Happy Friday to everyone! Here are some of my favourites from this week:
Pin of the Week
One of my favourite Street Views this week comes from The Stanford University Archives, of an early movie camera shoot on the University grounds. This fantastic angle utilizes Google’s recent project to Street View university campuses, with Stanford being among the first.

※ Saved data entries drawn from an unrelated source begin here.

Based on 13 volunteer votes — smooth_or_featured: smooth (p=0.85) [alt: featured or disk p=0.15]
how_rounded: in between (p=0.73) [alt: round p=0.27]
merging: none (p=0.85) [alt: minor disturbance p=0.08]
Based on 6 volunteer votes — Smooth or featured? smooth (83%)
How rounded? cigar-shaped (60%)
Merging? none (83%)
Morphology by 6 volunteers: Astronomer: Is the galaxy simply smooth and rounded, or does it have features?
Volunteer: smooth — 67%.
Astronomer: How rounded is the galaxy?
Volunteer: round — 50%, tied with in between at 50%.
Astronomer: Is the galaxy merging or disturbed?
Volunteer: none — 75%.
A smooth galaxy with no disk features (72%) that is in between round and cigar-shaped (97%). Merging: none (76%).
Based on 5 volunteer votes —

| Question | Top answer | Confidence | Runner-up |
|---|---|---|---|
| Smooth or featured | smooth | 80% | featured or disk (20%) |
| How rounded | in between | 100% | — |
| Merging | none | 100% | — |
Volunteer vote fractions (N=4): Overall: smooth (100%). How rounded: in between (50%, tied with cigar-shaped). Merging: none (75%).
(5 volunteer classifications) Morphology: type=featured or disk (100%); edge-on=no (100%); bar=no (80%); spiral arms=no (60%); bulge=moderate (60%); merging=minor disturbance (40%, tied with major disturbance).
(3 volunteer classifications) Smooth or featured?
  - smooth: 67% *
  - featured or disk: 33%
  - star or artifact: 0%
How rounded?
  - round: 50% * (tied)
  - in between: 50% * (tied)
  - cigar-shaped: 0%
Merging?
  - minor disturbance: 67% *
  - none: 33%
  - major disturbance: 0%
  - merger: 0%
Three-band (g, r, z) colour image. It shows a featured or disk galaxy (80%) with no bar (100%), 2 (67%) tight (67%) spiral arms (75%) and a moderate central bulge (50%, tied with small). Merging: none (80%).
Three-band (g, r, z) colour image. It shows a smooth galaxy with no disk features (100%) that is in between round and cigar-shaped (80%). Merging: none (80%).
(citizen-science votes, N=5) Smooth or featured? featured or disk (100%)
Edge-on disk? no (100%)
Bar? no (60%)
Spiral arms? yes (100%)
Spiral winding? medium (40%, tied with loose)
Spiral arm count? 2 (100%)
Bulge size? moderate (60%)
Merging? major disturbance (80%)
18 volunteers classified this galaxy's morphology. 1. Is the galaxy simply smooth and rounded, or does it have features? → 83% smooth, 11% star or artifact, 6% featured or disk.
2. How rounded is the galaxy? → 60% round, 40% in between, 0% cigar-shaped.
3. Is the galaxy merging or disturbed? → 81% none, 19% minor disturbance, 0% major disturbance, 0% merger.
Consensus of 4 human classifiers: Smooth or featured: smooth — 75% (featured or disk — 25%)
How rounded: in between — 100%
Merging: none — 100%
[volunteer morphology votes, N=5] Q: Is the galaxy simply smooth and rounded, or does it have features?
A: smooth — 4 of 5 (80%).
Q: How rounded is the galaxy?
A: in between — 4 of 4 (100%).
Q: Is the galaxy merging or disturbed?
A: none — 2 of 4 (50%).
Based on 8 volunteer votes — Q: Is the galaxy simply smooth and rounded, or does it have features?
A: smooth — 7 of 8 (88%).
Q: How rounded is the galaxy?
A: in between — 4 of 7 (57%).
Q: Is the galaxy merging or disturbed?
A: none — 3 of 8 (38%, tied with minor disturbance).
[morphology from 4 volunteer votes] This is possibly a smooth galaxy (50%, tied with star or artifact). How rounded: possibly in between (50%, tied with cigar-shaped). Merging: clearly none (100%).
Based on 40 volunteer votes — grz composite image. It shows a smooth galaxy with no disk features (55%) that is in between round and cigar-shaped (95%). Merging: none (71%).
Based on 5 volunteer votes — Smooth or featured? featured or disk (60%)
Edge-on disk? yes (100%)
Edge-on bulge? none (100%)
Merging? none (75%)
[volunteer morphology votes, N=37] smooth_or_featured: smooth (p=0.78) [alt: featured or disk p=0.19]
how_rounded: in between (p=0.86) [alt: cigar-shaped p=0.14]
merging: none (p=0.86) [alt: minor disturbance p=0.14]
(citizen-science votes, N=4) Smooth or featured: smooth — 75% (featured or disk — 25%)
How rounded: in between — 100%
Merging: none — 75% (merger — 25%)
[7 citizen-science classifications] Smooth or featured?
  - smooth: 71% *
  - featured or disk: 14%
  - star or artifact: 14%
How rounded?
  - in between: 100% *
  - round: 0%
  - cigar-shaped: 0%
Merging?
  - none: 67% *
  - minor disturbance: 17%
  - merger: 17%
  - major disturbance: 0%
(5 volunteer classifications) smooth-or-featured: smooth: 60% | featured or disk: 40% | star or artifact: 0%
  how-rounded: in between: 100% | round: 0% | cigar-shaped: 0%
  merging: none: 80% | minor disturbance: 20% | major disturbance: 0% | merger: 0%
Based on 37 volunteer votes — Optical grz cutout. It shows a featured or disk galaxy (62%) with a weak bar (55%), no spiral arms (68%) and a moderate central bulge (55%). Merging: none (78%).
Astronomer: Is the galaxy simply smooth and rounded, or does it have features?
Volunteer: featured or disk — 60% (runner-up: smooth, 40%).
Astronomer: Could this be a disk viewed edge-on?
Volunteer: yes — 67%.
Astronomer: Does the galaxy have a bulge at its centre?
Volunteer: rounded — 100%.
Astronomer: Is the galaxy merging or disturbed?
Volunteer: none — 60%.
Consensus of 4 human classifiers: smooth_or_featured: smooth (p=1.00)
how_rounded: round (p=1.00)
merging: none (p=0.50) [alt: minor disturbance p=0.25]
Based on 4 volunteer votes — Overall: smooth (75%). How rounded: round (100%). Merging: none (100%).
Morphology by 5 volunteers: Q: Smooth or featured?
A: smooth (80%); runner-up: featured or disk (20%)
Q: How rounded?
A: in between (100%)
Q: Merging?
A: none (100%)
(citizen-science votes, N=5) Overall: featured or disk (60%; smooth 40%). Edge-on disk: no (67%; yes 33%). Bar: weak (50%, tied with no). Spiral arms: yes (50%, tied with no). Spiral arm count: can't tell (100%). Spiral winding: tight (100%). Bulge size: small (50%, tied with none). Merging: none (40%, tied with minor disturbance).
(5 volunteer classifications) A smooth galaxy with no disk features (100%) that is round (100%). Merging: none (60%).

This is a wonderful snapshot of early film history, as well as campus life. In the early 20th century, film was only getting on its feet with the more wide-spread distribution of silents in Hollywood; it is great to see a candid from this era of film in a more localized setting in Stanford. These are the origins of the student television crews reporting campus life today, and the digital-camera-wielding parents whose sons and daughters reluctantly let them film their university visit. We also get a sense of how much has changed with the wonderful WWI-era fashions, especially on the boy standing next to the early movie camera. These outfits are certainly fancier than the average shorts and t-shirt-wearing California students today!
To see more photos like these, visit The Stanford Archive’s Channel.
Pinner of the Week
Pinner of the Week is user KateMasheder, who has pinned some fantastic stories and photos of her English and Irish ancestors. As someone who can hardly find family photos dating before 1950, KateMasheder’s photos are a treasure-trove of family history. From her grandparents on picnics in the 1920′s to her great-grandfather’s shopfront in London’s East End, she charts over a century of her family’s story. In addition, she has pinned many interesting photos of unknown people and places spanning the same time period.
KateMasheder also asks the rest of the Historypin community to engage in these histories, asking for some help in solving some family mysteries. For example, she asks if anyone knows the precise location her grandmother’s childhood home near Martinstown, Northern Ireland (below), and whether or not it still exists. I love when users ask one another to become history detectives; in utilizing the entire Historypin community, you never know who might be out there with an answer!
Lisbreen Cottage, County Antrim, 1885 - 1915. Click the photo if you think you know the modern-day location...
Browse her Channel here.
Story of the Week
This past Wednesday marked the 55th anniversary of the Broadway opening of West Side Story, conceived by choreographer Jerome Robbins, written by playwright Arthur Laurents and composed by Leonard Bernstein. Originally entitled East Side Story and centering around Jewish and Catholic star-crossed lovers, the final production developed into how we know it today: a tale of love across the divide of two street gangs, one Latin and one white-ethnic. The change in story also brought about a new-up-and-coming lyricist, the now legendary Stephen Sondheim, who enlisted the help of Broadway producer Hal Prince to help save the controversial show. It eventually opened at the Winter Garden Theatre on September 26, 1957.
The musical’s iconic promotional shot, made for the original cast album cover, shows Tony (Larry Kert) playfully chasing after his girlfriend Maria (Carol Lawrence), on a block of four-and five-story tenement buildings; this area, in New York City’s Hell’s Kitchen, is similar to the one in which Maria might have called home in the musical, set in the mid-1950′s. Photographer by Leo Friedman, who captured some of Broadway’s greatest hits over the course of his career, tried various locations for this shoot. ”We shot for days,” recalls Lawrence. “All around Central Parkóup and down staircases, jumping through greenery. Everything.”
The eventual West Side location, just a few blocks from Friedman’s studio, allowed the photographer to contrast the gritty neighborhood with the boundless optimism of the young lovers. Lawrence further recalls the marathon-like day: ”Leo may remember it as an easy shot because he was standing still, but we must have run up and down that street 300 times on a very hot summer day,” she says with a laugh. “We didn’t have any police help, so there were pedestrians going by. We even knocked down a little old lady and got yelled at. I was a dancer and Larry was an athlete, so we were in good shape. But we were in better shape after that picture.”